ADB’s flagship annual economic publication, Asian Development Outlook 2014 (ADO), released today, forecasts developing Asia will achieve gross domestic product (GDP) growth of 6.2% in 2014, and 6.4% in 2015. The region grew 6.1% in 2013.
Thaland GDP could stall below 2% if the political crisis lingers
The Asian Development Bank (ADB) has forecast Thailand’s GDP growth at 2.9 per cent this year in light of the political impasse.
Luxmon Attapich, ADB senior economist, said yesterday that the initial predicted growth at 4.5 per cent was lowered to the same as last year based on the assumption that the new government will take office and work in full force in the second half of the year.
GDP will plunge below 2 per cent if the administrative vacuum continues until the third quarter, she said, adding that the political stalemate has diminished confidence among tourists, consumers and the private sector, affecting consumption and investment.
“Developing Asia is successfully navigating a challenging global economic landscape and is well positioned to grow steadily over the next two years,”
said ADB President Takehiko Nakao.
“Risks to the outlook have eased compared to the recent past, and policy makers in the region can manage them. At the same time, countries should continue to make every effort to pursue sound macroeconomic policies and needed structural reforms.”
Two broad trends shape the outlook. Demand for Asia’s output is expected to grow as the recovery in the major industrial economies gains momentum.
Combined GDP growth in the United States, the euro area, and Japan is expected to pick up to 1.9% in 2014 from 1.0% in 2013 before strengthening further to 2.2% in 2015.
The improvement in demand will be offset somewhat by moderating growth in the PRC where the economy slowed to 7.7% in 2013 on impacts from tightened credit growth, pared industrial overcapacity, deepening local government debt, rising wages, currency appreciation, and the continuing shift in the government’s development priorities away from quantity toward quality.
These factors persist and PRC growth is forecast to slow to 7.5% in 2014 and 7.4% in 2015.
Growth patterns in Southeast Asia will be dominated by country factors
Subregional GDP decelerated to 5.0% in 2013 as soft export markets and slowdowns affected Indonesia, Thailand, and Malaysia.
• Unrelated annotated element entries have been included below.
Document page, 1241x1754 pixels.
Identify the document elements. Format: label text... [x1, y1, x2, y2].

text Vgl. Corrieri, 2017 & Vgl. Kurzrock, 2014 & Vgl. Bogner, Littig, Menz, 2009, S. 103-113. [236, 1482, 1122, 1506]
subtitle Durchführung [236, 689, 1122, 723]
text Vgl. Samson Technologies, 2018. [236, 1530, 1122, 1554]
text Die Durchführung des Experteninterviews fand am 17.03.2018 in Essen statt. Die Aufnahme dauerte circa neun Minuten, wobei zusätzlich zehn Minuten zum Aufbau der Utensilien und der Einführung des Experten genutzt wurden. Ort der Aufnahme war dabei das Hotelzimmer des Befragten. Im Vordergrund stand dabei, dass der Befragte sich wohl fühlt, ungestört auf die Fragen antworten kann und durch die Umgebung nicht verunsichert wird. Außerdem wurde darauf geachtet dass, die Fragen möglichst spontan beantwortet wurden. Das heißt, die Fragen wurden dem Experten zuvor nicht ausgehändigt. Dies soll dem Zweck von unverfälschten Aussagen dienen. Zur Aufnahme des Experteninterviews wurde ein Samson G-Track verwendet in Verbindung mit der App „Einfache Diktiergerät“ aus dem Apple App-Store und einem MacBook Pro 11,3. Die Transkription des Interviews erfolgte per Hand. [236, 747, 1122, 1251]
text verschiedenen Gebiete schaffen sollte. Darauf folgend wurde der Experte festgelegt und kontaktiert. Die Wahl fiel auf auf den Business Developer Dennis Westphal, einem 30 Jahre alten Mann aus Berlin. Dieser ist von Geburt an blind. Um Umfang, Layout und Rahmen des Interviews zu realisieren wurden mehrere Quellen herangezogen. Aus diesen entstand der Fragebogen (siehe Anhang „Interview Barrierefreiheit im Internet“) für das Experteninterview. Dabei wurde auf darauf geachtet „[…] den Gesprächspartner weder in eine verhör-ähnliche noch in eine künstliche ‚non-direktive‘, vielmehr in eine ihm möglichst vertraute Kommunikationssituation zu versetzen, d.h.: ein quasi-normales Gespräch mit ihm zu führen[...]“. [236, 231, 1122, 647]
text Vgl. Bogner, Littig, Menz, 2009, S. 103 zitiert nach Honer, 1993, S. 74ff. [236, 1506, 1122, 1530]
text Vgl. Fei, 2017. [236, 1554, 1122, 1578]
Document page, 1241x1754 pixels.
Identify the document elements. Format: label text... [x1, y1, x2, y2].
Growth in Indonesia, the biggest of these economies, was dampened by policies the government adopted to subdue inflation after it sharply raised fuel prices. Subregional growth is forecast to be similar in 2014, as gains from better export markets are offset by moderating domestic demand.
The outlook improves to 5.4% in 2015, with growth picking up in Indonesia after inflation ebbs, and Thailand’s economy rebounding if political disruption recedes.